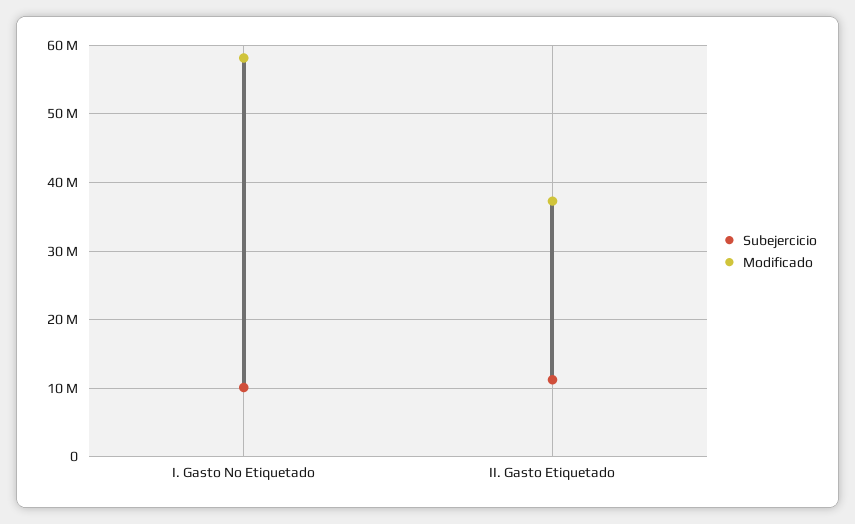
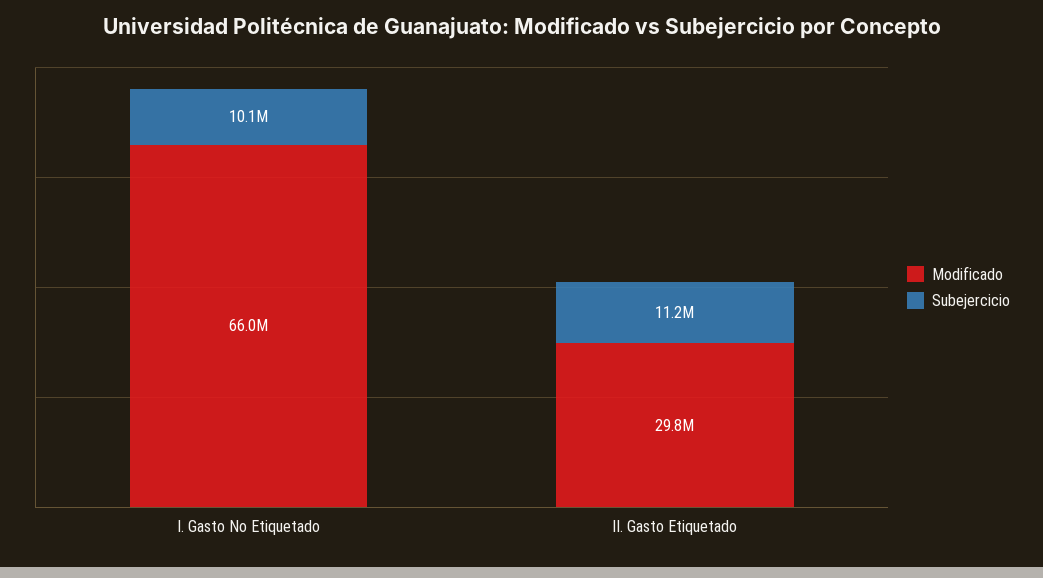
  {
    "Subejercicio": {
      "I. Gasto No Etiquetado": 10100000,
      "II. Gasto Etiquetado": 11200000
    },
    "Modificado": {
-     "I. Gasto No Etiquetado": 58000000,
+     "I. Gasto No Etiquetado": 66000000,
-     "II. Gasto Etiquetado": 37000000
+     "II. Gasto Etiquetado": 29800000
    }
  }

*Task details*
After you work out how many lines in the material hold the word "Etiquetado", please respond with that number alone.

*Exercise result*
6